More than 90% of individuals with HTLV-1 infection remain asymptomatic for life. Worldwide, approximately 0.3-4.0% develop TSP and 1-5% develop ATLL. Although the pathogenetic mechanisms of these two major complications likely differ, the low rates of each means that it is rare to see both sequelae in the same patient. The prevalence of HTLV-1 in South America is generally underappreciated, normally being associated with Japanese and Caribbean populations. HTLV-1 is now known to occur worldwide, having originated in Africa. The highest prevalence is in Japan. In Perú, the disease is highly endemic (2-3% seropositivity) in Andean areas of the country, in Quechua populations who have had no contact with Japanese immigrants to the country. Other South American countries with significant rates of HTLV-1 include Brazil, Colombia, Argentina, and Ecuador. Transmission appears to be mainly vertical, with high associations with breastfeeding and duration of breastfeeding (probable route in our patient). The patient was breast fed at least for 2 years and provided lactation to her own children at least for 1.5 years each. Transfusion, sexual transmission, and IV drug abuse are much less important.

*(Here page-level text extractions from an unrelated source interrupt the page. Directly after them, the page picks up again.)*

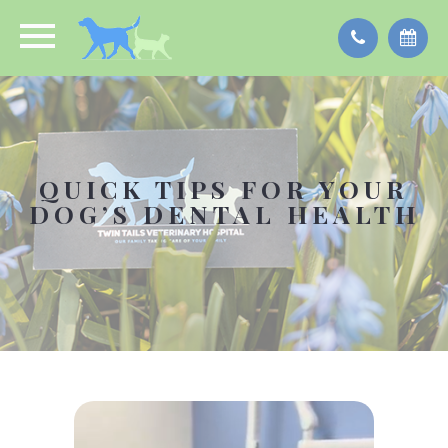
QUICK TIPS FOR YOUR
DOG’S DENTAL HEALTH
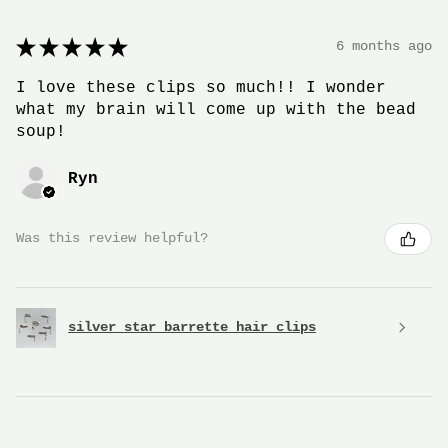
★
★
★
★
★
6 months ago
I love these clips so much!! I wonder
what my brain will come up with the bead
soup!
Ryn
Was this review helpful?
silver star barrette hair clips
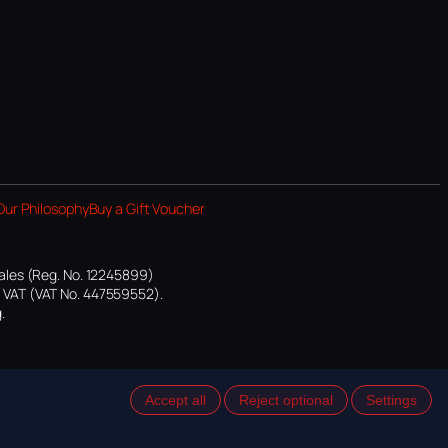
Our Philosophy
Buy a Gift Voucher
ales (Reg. No. 12245899)
or VAT (VAT No. 447559552).
.
Accept all
Reject optional
Settings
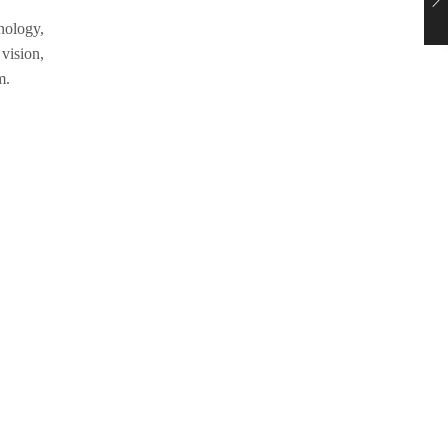
hnology,
 vision,
m.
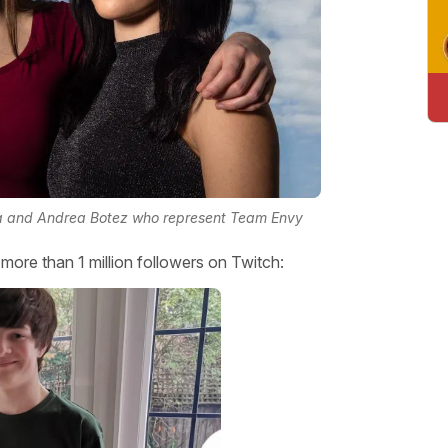
ra and Andrea Botez who represent Team Envy
ore than 1 million followers on Twitch:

The most promising intervention for aggressive disease forms has been with the use of anti-viral therapy. The combination of Zidovudine (AZT) with IFN-α, if used as a first-line treatment, dramatically increases survival in acute forms of ATLL but has no effect in lymphomatous forms [J Clin Oncol. 2009 Jan;27(3):453-9]. Because of her aggressive disease the patient has been started on ZDV/3TC as IFN-α is not available to use.